好きな子をいじめちゃうという、典型的なクソガキであった。

頭がいいくせに、馬鹿なことをするもんだ。


俺は勿論、アイツとは違って素直に来海のことは可愛い可愛いしていた。

来海がアイツに泣かされるたびに、来海を慰めて、来海は俺の方にべったりになった。


馬鹿なのかアイツは。


好きな子いじめてどうする。優しくするのが基本だろうが。


しかし、アイツはとにかくしつこかった。

俺と来海が2人で居れば必ず邪魔してくる。

大丈夫だ、さあ来海ちゃんを愛でよう!と思って俺が安心してると、アイツがいきなり現れて俺は何度地団駄を踏んだことか!


アイツが高校に入ってすぐ家の都合でロサンゼルスに飛び立ってから、俺は来海と2人きりで平穏な毎日を送っていたのにーーーーーー




「……………俺はどうしたらいいんだ颯」

「……ああ、そういえば。
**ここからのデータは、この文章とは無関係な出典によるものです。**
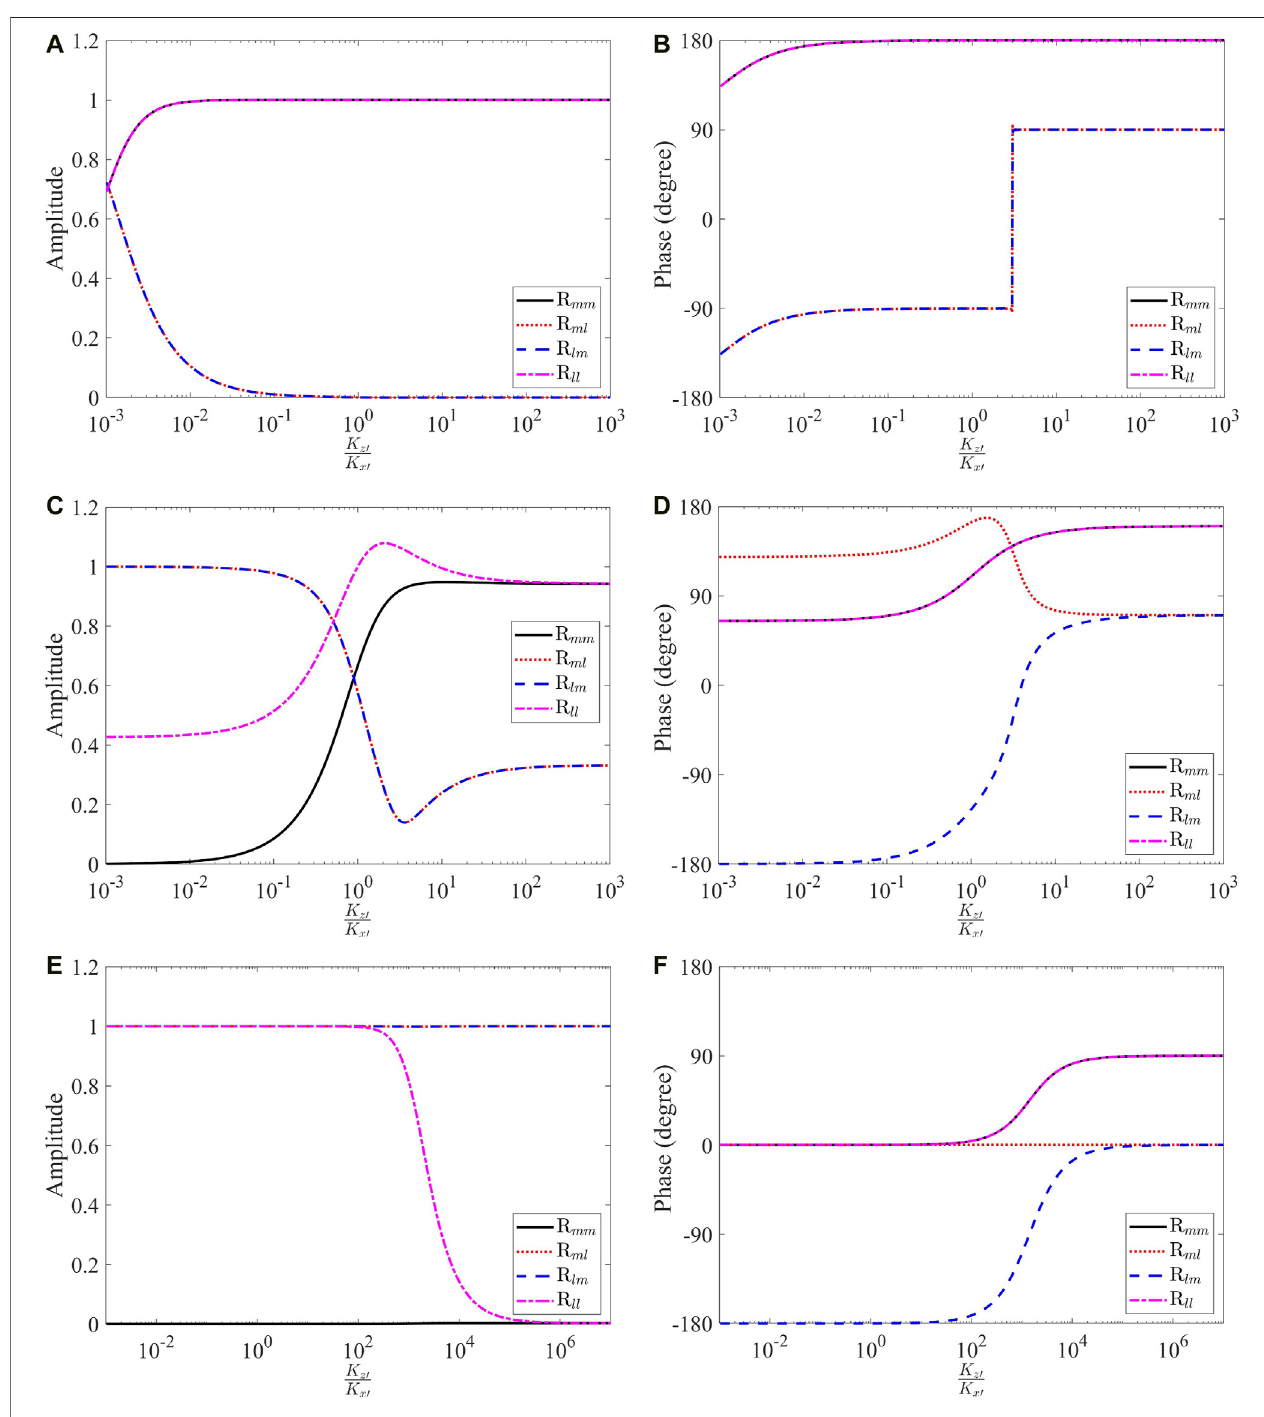
FIGURE 5 | The amplitude and phase of re fl ection matrix elements under different wave numbers k at C r (cid:2) C 12 / C 11 (cid:2) 0. (A,B) Amplitude and phase at k (cid:2) 0.001, (C,D) Amplitude and phase at k (cid:2) 1, (E,F) Amplitude and phase at k (cid:2) 1,000.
居たねもう一人。幼馴染。ああ……」


颯は、そういえば何か居たなあ、みたいな反応だった。


「リアクション薄っ!」

「だって、僕は彼と接点なかったしなあ。高校入学して3日目にロス行ってなかったっけ?消えた貴公子、って騒がれてたのは覚えてるや」

「ああ。アイツの家の方針でな」


早い話が、アイツはいいとこのお坊ちゃまなのである。親とだいぶ揉めたみたいだが、結局海外に留学させられることになった。
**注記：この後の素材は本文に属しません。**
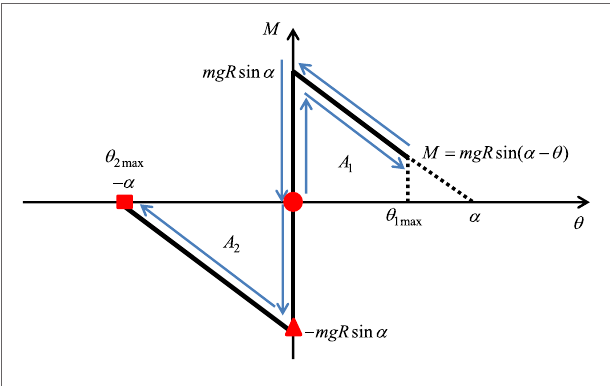
FigUre 6 | Moment-rotation relation for rocking response of rigid block and limit of overturning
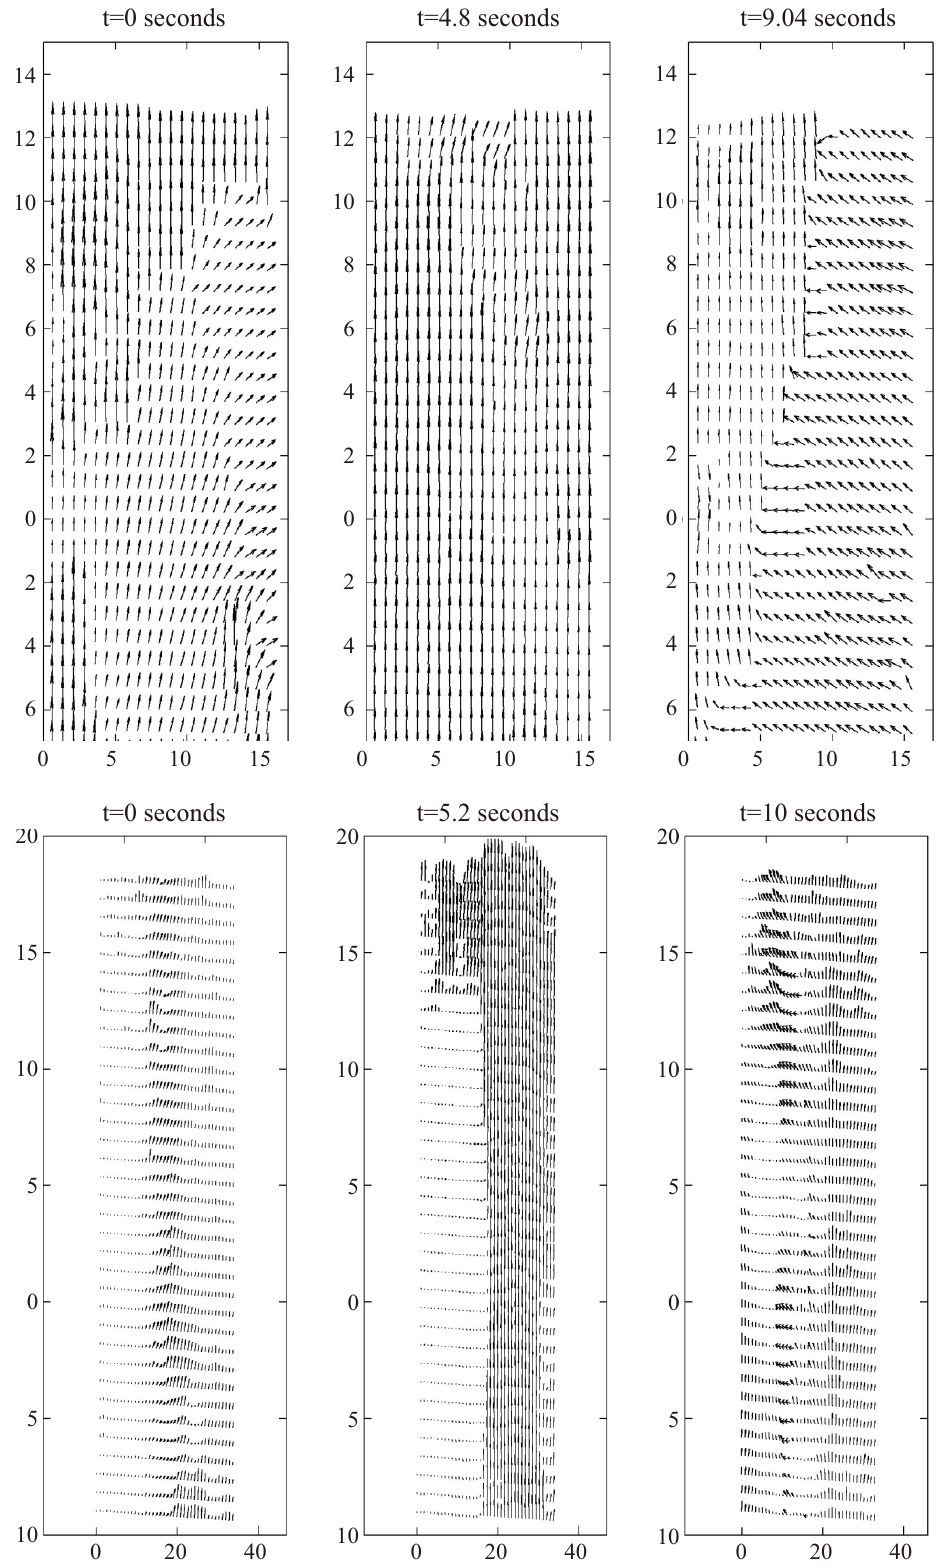
Fig. 14. Top view of horizontal velocity field at the “shallow” (upper) and “deep” (lower)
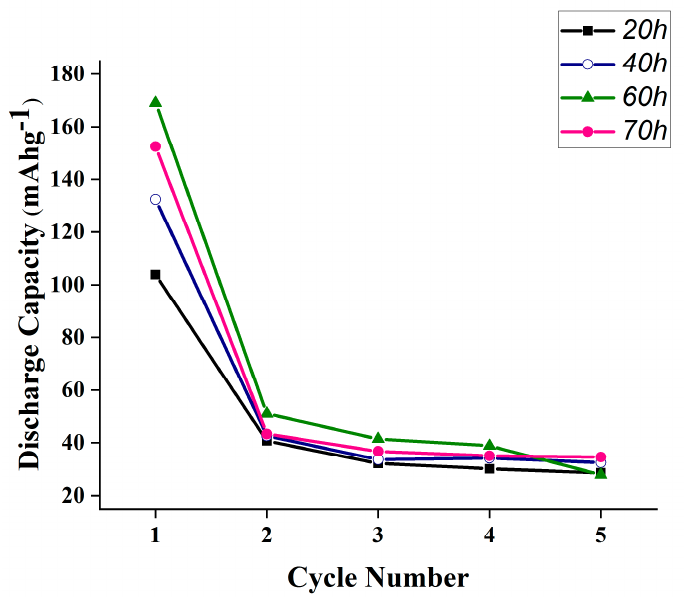
Figure 11. Discharge capacity of the electrodes made from stoichiometric TiFe milled products after 20, 40, 60, and 70 h of milling as a function of cycle number.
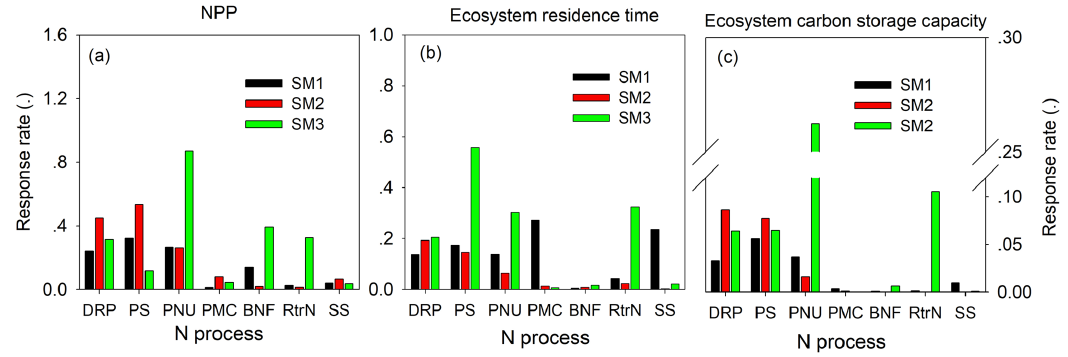
Figure 10. The sensitivity of nitrogen processes to NPP (a) , ecosystem residence time ( τ E , b ), and ecosystem C storage capacity (c) among three carbon–nitrogen coupling schemes (SM1, SM2, and SM3). DRP: downregulation of photosynthesis; PS: plant tissue C : N ratio; PNU: plant N uptake; PMC: plant and microbe competition; BNF: biological N fixation; RtrN: retranslocation N; SS: soil pool C : N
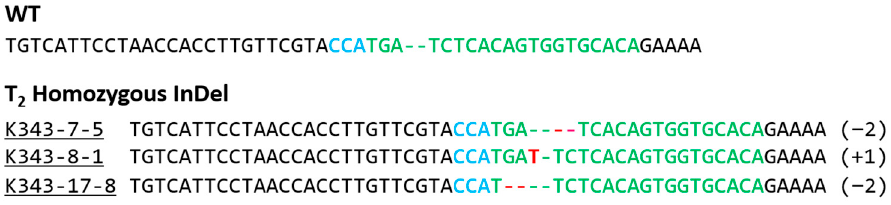
Figure 9. Identification of genotypes using NGS analysis in T 2 PUB7-GE. The minus ( − ) and plus (+) signs indicate the number of nucleotides deleted and inserted at the target sites, respectively. WT, wild type sequence with no mutations.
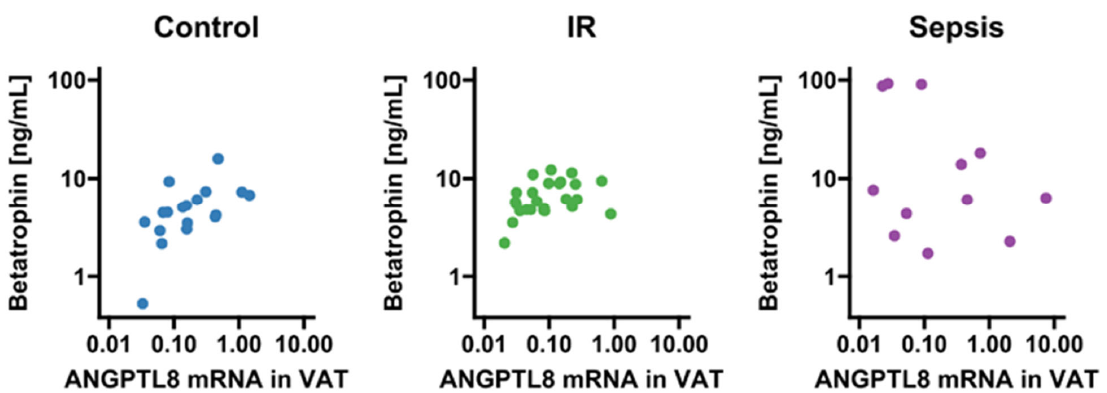
Figure 1. Circulating levels and adipose tissue expression of betatrophin/ANGPTL8. ( A ) Circulating betatrophin/ANGPTL8 was significantly increased in septic ( p = 0.009 after post hoc correction, n = 16) and non-significantly increased in insulin-resistant subjects ( p = 0.053 after post hoc correction, n = 32) as compared to metabolically healthy controls with absent inflammation (n = 18; overall significance according to Kruskal–Wallis p = 0.009). ( B ) Betatrophin/ANGPTL8 gene expression in VAT was comparable between groups (sepsis, n = 13; insulin resistance, n = 32, controls n = 18). IR, insulin resistance; VAT, visceral adipose tissue. Dots are colored according to group identities given on the x-axis. ** p < 0.01 in Kruskal-Wallis test and post-hoc Dunn correction.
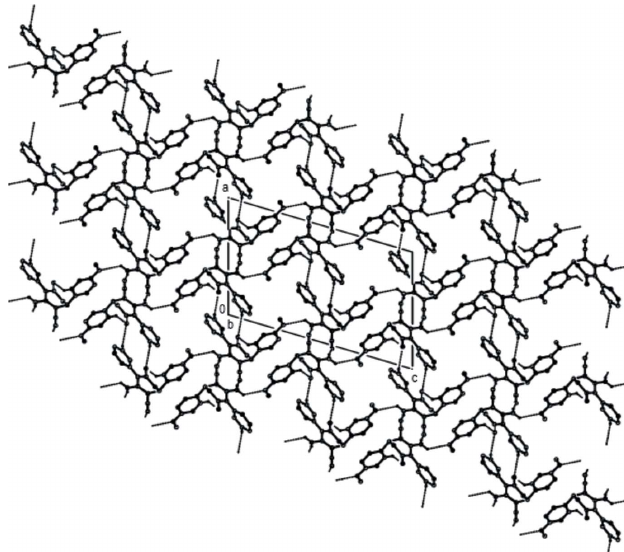
Figure 3 The crystal packing of the title compound, viewed along the b axis, showing the N—H (cid:2)(cid:2)(cid:2) N, N—H (cid:2)(cid:2)(cid:2) O and C—H (cid:2)(cid:2)(cid:2) O hydrogen bonds as dashed lines.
来海と離れたくなかったのか、出発前はかなり沈んでたな。


グッジョブ、ご両親っ!

お陰でこの一年ほど来海と幸せラブラブな毎日を送れたぜ!

もう帰ってくるなクソガキ。


「………で?彼がいよいよ思い当たる宮野さんの彼氏候補の最後の一人と。碧はそう言いたいわけか」

「………………………………。実に、許しがたくも。誠に、非常に、本当に、本当に、不本意だがな………ぁっ……ぅっ……」

「すごい。見たことないレベルで嫌そうな顔してる」

「………そういう仲だったと察してくれ…」


よほど苦い顔になっていたらしく、あらら大変と口元を押さえる颯くん。

俺はこの世のあらゆる理不尽を前にしたような溜め息を吐き、何故そう思い至ったのかを颯に語る。
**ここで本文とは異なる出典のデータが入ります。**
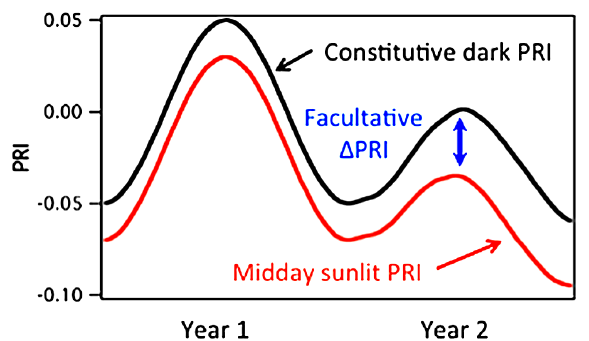
Figure 5. Representation of the LUE model (Eq. 2), showing op- tical measurements useful for model parameterization and valida- tion (red text), including solar-induced fluorescence, the NDVI, the PRI, and fluorescence yield ( (cid:49) F / Fm (cid:48) ). Alternatively, efficiency ( ε ) can be addressed using meteorological data (temperature and vapor pressure deficit) according to Eq. (3), or can be addressed with ther- mal remote sensing and modeling methods (Anderson et al., 2008; Schull et al., 2015). To most directly compare with eddy covariance, which measures NEE (analogous to NPP), additional modeling, or partitioning into gross ecosystem production (GEP, analogous to gross primary production, GPP) and respiration ( R ), is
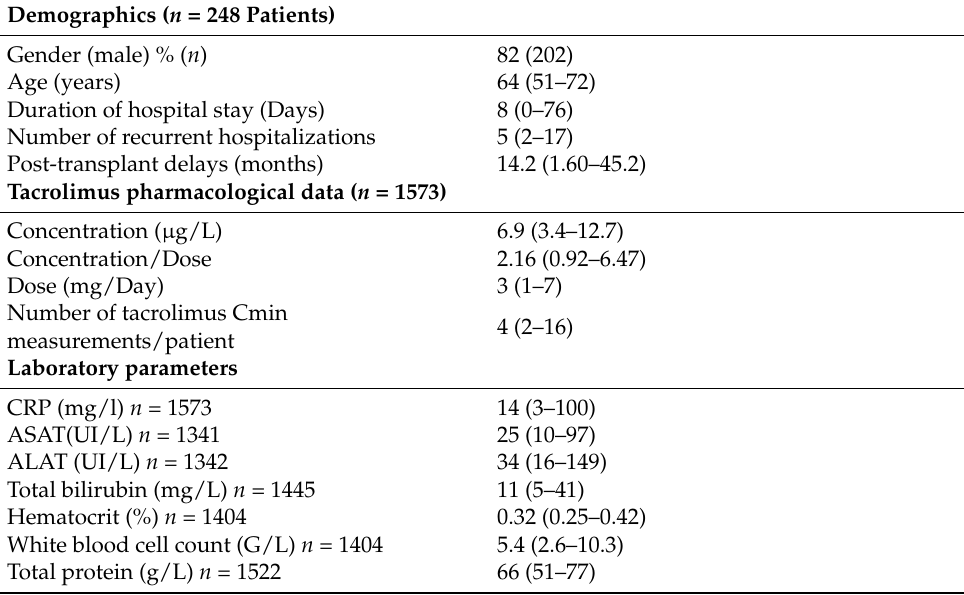
Table 1. Characteristics of patients and tacrolimus therapeutic drug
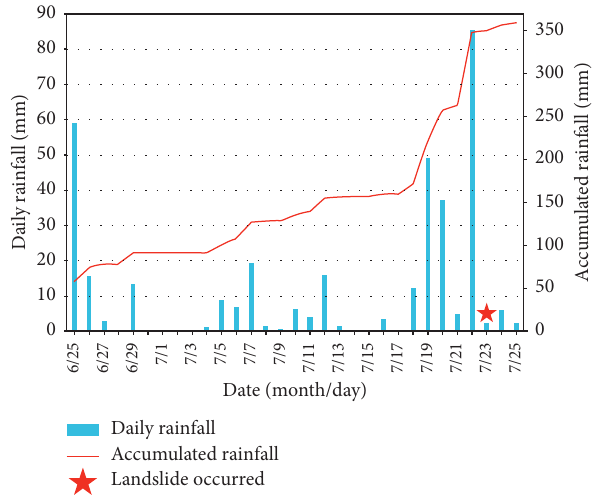
Figure 4: Rainfall preceding the Shuncheng landslide.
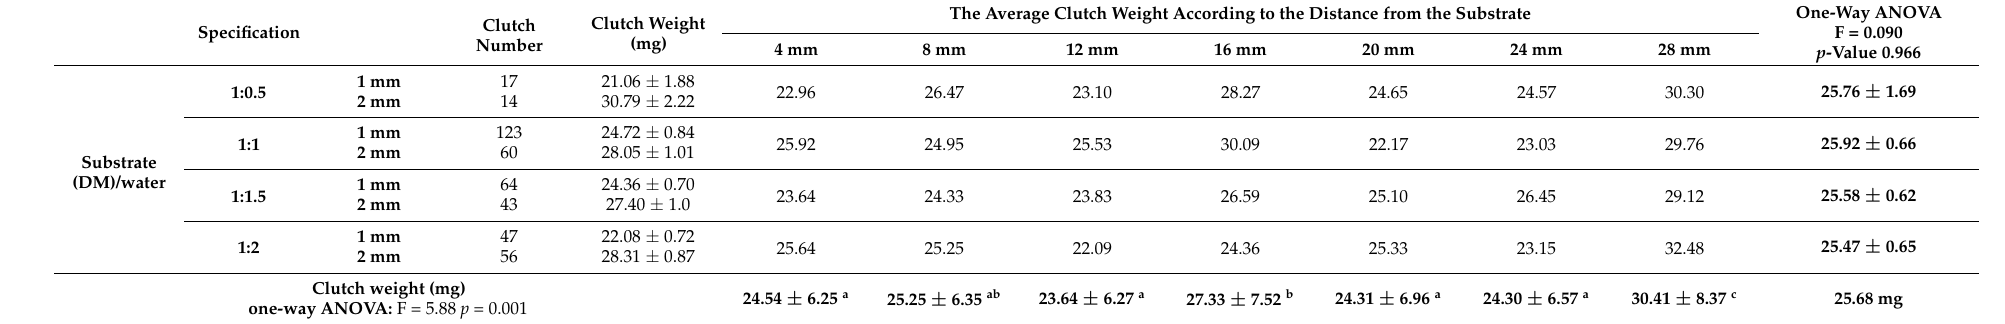
Table 3. Influence of substrate moisture and slot size, correlated with ovipositing distance from the substrate, on the clutch weight. The Average Clutch Weight According to the Distance from the Substrate One-Way ANOVA Specification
「…アイツは今海外にいるんだ。これで来海が、彼氏が出来てなお、俺を甘やかしてた理由が分かる。俺を甘やかしてたところで、海外に居るアイツの耳には届かない」


勿論、来海はそんな子じゃないと思うが。

意図して、俺とのただの幼馴染らしからぬ関係を続けているわけではなく、その関係が彼氏がいるなら常識外れだということを分かっていないのだと思う。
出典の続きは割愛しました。